In his first address to the Commons, the prime minister set out his vision of a post-Brexit UK in 2050 as “the greatest and most prosperous economy in Europe, at the centre of a new network of trade deals”.

To cheers from the Tory benches, he repeated promises given during the Conservative leadership campaign to ditch the controversial Irish backstop while scaling up preparations for a no-deal Brexit

Mr Johnson also reiterated promises on policing, NHS investment, social care support, education spending and transport and housing investment.

And the former foreign secretary pledged a review of the immigration system while giving an “unequivocal guarantee” to protect the rights of the 3.2 million EU nationals currently resident in the UK.

He said: “By 2050 it is more than possible that the United Kingdom will be the greatest and most prosperous economy in Europe – at the centre of a new network of trade deals that we have pioneered.

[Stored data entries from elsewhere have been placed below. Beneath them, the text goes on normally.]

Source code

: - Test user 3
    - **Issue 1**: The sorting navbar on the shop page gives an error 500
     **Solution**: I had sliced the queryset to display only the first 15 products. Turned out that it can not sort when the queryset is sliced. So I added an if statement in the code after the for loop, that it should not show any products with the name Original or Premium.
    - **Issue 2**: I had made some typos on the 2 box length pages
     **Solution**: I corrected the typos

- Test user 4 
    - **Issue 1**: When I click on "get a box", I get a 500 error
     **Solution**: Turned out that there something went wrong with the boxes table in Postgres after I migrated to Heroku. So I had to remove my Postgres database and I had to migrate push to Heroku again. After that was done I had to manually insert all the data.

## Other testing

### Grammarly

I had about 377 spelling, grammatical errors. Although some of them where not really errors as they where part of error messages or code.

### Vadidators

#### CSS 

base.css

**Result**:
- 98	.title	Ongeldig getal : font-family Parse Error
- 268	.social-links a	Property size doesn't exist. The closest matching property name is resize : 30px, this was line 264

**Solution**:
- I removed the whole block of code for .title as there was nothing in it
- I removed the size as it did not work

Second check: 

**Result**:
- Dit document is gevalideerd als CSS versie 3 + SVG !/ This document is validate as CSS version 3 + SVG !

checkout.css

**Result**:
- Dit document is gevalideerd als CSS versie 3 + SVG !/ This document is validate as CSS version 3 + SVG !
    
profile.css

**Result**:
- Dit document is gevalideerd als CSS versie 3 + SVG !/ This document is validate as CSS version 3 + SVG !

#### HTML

“By unleashing the productive power of the whole United Kingdom – not just of London and the South East but of every corner of England, Scotland, Wales and Northern Ireland – we will have closed forever the productivity gap and seen to it that no town is left behind ever again; no community ever again forgotten.”

On no-deal preparations, he said: “I hope that the EU will be equally ready and that they will rethink their current refusal to make any changes to the Withdrawal Agreement.

“If they do not, we will of course have to leave the EU without an agreement under Article 50.

“The UK is better prepared for that situation than many believe. But we are not as ready yet as we should be. In the 98 days that remain to us we must turbo-charge our preparations to make sure that there is as little disruption as possible to our national life.”

Labour leader Jeremy Corbyn accused Mr Johnson of assembling a “hard-right Cabinet” and said that he “overestimates himself”.

He said that Britain had been “held back” by nine years of austerity and opportunities for freedom had been “taken away”.

Responding to Mr Corbyn, Mr Johnson said: “A terrible metamorphosis has taken place – like the final scene of Invasion of the Bodysnatchers, at last this longstanding eurosceptic has been captured, has been jugulated, has been reprogrammed by his friends.

“He has been turned now into a Remainer — and of all the flip-flops of the tergiversating career, that is the one for which he will pay the highest price.”

Later in the question session Banff and Buchan MP David Duguid sought reassurances that, as the UK comes out of the common fisheries policy, it would become an independent coastal state negotiating over waters on an annual basis.

Mr Johnson said he was “completely right”, adding: “We should be taking forward the plans that he suggests”.